日本地球惑星科学連合2023年大会

講演情報

[E] 口頭発表

セッション記号 A (大気水圏科学) » A-CG 大気海洋・環境科学複合領域・一般

[A-CG37] 衛星による地球環境観測

2023年5月26日(金) 10:45 〜 12:15 104 (幕張メッセ国際会議場)

コンビーナ:沖 理子(宇宙航空研究開発機構)、本多 嘉明(千葉大学環境リモートセンシング研究センター)、高薮 縁(東京大学 大気海洋研究所)、松永 恒雄(国立環境研究所地球環境研究センター/衛星観測センター)、座長:岡本 幸三(気象研究所)

11:15 〜 11:30

[ACG37-09] Evaluation of cloud microphysics scheme using ground-based micro-rain radar in senjo-kousuitai event

*幾田 泰酵1 (1.気象庁気象研究所)

キーワード:レーダー、雲微物理スキーム、線状降水帯

In Japan, the precipitation from ‘senjo-kousuitai’ has caused enormous meteorological disasters such as floods and landslides. To mitigate the damage caused by these disasters, improving the forecast accuracy of the senjo-kosuitai is necessary. The accuracy of precipitation forecasts depends on the performance of cloud microphysics schemes in the numerical weather prediction model. In order to confirm the performance of the cloud microphysics scheme, we tried to evaluate the cloud microphysics scheme using a vertical pointing micro-rain radar (24.2 GHz) and a disdrometer. The micro-rain radar and the disdrometer are operated by JAXA's GPM ground validation. The numerical weather prediction model under evaluation is the JMA non-hydrostatic model ASUCA, and the cloud microphysics scheme of ASUCA is the single-moment bulk scheme. In order to compare observed and simulated reflectivity, the micro-rain radar reflectivity is simulated based on the assumptions of the cloud microphysics scheme. The scattering coefficients in the reflectivity simulation are calculated by the T-matrix method. For comparison with the disdrometer observations, the particle size distribution of raindrops in the model was also calculated based on the assumptions of the cloud microphysics scheme. In this study, sensitivity experiments of the cloud microphysics scheme were conducted for a senjo-kosuitai case study and validated using the micro-rain radar and the disdrometer.
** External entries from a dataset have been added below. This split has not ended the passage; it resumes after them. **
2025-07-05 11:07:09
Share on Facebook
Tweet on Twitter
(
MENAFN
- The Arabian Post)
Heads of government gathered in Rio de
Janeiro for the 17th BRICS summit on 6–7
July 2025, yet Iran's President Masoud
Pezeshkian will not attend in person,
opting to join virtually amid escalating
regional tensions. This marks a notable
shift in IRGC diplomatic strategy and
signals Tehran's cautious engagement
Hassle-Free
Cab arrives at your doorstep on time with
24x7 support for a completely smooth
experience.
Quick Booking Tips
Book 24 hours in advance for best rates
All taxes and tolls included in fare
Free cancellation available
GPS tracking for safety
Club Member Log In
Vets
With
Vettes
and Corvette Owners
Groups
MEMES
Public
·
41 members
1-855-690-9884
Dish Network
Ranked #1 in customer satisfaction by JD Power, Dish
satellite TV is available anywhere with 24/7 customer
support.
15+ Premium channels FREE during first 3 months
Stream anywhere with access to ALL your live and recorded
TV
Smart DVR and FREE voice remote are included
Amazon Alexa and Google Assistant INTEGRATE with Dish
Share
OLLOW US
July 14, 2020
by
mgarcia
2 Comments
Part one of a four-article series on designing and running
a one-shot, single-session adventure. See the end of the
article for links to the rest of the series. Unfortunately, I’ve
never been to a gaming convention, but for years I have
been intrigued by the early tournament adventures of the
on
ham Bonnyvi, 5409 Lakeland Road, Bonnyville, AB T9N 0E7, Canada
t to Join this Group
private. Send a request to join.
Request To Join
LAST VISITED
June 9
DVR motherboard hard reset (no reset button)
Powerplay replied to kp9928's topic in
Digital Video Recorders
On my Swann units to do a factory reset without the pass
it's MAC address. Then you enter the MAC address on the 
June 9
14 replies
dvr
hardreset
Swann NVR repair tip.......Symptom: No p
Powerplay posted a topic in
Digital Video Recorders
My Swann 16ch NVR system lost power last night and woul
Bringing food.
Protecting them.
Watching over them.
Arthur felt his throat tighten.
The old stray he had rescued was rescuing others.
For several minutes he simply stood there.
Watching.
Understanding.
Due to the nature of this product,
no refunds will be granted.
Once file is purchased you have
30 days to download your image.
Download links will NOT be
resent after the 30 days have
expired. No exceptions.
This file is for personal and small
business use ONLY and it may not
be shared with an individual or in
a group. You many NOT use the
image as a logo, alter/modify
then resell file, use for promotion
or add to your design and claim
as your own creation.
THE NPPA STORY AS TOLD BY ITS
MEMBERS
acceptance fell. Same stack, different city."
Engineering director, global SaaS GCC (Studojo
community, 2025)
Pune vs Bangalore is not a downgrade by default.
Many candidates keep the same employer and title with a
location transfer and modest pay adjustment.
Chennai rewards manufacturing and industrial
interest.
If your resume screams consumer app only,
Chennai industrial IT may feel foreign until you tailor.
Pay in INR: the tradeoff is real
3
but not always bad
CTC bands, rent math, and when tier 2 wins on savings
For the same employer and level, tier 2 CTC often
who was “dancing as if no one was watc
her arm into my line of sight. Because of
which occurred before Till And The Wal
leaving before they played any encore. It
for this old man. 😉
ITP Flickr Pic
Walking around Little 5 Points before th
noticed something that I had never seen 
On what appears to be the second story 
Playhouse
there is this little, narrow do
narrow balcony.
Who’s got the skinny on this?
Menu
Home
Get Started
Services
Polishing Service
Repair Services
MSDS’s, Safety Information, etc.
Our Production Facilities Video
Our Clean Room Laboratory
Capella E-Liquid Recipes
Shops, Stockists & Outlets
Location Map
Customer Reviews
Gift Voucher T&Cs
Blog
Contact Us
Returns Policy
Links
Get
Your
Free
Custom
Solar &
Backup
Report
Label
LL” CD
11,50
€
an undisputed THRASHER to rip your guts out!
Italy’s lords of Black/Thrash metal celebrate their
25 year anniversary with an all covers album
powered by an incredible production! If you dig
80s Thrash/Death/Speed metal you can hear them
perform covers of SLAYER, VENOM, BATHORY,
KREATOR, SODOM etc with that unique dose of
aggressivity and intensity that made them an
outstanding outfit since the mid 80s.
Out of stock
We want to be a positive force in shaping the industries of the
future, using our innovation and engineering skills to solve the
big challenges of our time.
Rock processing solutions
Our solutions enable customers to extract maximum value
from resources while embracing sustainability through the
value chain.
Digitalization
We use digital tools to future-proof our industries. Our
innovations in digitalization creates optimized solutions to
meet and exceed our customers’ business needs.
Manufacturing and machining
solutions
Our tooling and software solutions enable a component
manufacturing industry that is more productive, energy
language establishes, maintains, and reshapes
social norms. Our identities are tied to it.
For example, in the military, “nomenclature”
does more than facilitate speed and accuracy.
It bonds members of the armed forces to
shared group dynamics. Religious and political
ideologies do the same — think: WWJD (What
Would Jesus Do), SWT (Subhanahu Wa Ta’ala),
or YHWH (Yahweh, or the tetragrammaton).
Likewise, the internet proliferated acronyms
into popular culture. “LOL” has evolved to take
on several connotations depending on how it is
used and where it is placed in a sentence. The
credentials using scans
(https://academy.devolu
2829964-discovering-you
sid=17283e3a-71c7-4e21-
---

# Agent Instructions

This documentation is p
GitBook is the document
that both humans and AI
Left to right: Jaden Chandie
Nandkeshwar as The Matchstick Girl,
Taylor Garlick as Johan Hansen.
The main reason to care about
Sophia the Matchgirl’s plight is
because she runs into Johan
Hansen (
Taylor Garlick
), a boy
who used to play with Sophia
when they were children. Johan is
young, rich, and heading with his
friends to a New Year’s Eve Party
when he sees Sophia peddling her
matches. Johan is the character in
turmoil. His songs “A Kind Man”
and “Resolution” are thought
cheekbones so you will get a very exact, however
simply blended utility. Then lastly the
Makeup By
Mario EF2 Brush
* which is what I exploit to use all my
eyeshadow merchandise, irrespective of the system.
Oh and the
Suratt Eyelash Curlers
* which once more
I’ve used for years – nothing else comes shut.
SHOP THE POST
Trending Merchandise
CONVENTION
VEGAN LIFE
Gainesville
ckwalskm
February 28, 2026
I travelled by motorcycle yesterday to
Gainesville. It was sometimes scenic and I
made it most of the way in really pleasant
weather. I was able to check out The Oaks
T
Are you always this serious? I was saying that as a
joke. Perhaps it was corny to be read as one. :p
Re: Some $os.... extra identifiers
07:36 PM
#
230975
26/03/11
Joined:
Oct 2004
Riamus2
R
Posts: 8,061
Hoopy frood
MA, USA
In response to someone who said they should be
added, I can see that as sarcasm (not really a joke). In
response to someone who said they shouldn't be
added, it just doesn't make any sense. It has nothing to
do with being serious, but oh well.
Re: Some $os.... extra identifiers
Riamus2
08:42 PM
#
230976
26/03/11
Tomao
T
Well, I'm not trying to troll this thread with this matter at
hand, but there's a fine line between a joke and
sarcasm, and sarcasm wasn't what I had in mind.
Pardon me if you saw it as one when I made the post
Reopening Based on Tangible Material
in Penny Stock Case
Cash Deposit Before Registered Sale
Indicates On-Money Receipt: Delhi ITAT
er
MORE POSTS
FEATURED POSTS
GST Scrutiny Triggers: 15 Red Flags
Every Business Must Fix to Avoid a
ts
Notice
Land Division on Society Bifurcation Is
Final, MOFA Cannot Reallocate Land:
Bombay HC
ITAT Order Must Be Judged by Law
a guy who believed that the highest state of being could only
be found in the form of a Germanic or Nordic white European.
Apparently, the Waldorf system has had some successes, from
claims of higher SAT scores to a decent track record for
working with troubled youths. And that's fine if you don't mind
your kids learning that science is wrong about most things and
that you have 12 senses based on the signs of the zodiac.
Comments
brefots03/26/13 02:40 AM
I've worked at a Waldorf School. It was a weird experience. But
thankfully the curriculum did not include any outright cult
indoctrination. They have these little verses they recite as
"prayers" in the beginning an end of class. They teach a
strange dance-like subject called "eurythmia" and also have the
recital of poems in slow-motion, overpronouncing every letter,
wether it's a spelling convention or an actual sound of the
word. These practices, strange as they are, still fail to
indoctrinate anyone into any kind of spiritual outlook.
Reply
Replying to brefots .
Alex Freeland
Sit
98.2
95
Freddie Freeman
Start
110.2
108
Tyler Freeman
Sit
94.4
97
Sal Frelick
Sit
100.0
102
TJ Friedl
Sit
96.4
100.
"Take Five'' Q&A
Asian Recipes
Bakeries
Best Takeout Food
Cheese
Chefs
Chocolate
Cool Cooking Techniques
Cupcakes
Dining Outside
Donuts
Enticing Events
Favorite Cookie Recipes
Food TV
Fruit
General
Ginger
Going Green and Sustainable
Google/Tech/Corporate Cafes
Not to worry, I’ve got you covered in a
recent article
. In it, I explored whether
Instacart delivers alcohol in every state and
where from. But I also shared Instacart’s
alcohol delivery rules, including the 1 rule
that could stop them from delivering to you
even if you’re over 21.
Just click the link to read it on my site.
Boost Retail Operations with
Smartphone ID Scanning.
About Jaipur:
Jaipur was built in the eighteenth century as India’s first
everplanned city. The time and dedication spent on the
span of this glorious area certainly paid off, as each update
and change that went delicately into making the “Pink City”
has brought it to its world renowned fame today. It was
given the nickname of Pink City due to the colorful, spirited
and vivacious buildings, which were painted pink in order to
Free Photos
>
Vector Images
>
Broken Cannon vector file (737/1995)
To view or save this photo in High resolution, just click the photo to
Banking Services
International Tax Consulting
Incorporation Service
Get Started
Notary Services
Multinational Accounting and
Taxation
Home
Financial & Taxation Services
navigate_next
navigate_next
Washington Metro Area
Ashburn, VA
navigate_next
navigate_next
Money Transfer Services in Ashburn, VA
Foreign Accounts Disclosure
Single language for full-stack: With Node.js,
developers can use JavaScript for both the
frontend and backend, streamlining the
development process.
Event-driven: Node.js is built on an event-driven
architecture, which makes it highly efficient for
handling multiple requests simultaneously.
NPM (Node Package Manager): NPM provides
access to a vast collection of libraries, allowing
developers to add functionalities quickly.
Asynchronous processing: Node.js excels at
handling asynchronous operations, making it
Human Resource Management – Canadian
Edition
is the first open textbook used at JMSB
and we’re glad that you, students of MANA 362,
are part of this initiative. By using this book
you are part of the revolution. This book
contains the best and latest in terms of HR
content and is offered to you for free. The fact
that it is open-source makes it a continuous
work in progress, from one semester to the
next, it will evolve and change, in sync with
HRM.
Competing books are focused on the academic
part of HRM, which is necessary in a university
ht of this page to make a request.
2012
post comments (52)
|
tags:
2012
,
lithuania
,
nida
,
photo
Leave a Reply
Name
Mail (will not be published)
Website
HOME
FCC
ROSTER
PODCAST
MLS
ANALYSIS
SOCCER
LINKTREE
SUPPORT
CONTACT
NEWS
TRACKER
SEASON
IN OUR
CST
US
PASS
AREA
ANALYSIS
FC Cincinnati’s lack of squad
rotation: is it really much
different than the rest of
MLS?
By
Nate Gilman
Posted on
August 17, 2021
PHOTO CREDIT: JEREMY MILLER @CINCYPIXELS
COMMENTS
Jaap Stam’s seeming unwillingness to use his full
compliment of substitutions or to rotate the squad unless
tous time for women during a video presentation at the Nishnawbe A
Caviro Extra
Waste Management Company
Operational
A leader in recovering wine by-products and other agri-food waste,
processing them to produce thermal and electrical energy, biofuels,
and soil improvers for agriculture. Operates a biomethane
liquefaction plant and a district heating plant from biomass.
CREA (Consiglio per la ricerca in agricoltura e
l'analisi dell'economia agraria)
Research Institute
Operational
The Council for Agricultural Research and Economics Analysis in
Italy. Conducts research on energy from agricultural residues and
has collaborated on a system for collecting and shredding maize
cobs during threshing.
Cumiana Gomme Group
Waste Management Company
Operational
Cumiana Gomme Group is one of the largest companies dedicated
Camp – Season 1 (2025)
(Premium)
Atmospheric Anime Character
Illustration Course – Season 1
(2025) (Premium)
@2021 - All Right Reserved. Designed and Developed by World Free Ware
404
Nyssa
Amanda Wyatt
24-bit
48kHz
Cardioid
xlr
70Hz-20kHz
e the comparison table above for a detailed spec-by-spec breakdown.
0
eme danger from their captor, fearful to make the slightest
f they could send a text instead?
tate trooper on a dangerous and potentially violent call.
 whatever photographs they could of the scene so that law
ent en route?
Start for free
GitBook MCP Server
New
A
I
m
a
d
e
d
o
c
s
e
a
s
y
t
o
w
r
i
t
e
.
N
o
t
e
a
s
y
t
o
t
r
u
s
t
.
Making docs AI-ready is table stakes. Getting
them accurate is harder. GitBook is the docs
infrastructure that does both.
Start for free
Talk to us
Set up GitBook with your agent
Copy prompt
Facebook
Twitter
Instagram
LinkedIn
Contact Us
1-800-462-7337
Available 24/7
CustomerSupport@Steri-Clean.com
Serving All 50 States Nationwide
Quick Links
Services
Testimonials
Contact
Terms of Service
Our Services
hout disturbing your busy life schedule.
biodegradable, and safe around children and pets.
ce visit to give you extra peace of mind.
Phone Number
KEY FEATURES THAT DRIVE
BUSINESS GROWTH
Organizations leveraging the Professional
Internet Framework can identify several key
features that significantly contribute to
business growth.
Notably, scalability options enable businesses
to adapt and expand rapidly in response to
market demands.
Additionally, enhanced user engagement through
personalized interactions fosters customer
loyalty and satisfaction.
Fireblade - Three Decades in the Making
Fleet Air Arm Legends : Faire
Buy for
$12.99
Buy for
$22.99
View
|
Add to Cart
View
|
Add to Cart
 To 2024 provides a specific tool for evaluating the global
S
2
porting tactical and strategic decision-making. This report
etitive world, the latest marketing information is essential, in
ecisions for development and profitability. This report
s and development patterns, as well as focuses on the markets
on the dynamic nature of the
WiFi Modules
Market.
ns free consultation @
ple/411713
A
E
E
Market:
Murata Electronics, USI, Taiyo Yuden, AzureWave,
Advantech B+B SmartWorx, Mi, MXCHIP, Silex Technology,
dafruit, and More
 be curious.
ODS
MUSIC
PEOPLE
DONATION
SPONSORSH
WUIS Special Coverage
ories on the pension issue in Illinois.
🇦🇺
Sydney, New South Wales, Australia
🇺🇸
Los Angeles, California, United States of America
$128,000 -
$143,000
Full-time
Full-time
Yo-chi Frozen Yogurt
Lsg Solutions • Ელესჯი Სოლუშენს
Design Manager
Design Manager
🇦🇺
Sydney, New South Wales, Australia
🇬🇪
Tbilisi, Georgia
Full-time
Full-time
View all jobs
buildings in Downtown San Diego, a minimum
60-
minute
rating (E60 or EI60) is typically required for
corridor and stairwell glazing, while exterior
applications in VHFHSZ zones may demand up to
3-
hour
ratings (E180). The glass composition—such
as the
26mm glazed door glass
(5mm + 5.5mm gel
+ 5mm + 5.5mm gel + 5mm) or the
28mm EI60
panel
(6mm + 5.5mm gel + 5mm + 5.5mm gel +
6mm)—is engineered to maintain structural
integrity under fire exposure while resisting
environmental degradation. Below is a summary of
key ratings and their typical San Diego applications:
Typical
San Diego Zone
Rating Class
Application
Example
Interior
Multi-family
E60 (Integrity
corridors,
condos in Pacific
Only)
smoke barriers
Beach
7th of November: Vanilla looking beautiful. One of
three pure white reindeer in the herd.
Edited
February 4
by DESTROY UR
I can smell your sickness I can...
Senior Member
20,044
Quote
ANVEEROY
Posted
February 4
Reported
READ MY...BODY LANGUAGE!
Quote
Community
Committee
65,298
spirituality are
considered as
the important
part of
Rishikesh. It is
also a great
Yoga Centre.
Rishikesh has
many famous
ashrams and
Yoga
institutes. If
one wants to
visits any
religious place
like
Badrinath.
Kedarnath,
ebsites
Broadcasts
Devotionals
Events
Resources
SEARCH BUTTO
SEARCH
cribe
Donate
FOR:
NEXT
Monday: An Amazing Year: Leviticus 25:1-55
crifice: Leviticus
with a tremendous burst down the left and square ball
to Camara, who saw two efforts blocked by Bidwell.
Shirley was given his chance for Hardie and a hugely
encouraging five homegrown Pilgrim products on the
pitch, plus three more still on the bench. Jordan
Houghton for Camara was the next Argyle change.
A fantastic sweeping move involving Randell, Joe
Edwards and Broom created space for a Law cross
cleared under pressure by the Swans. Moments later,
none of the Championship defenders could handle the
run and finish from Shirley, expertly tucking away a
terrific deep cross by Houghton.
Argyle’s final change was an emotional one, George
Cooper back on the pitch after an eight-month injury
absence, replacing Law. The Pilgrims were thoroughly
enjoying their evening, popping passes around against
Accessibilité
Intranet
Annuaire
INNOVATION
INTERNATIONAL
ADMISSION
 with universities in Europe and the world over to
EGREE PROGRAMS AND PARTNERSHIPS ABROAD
We compared schemes with inverse exponential raindrop size distributions with those with bimodal raindrop size distributions. For the inverse-exponential type, the simulated reflectivities were larger than the observed values, while for the bimodal type, the overestimation was reduced. Thus, micro-rain radar provides important information, but because it is a fixed-point observation, even a slight deviation of the precipitation forecast location from the actual precipitation location lead to apparently large errors. In my presentation, I would like to introduce the results and issues of the evaluation using micro-rain radar and a disdrometer.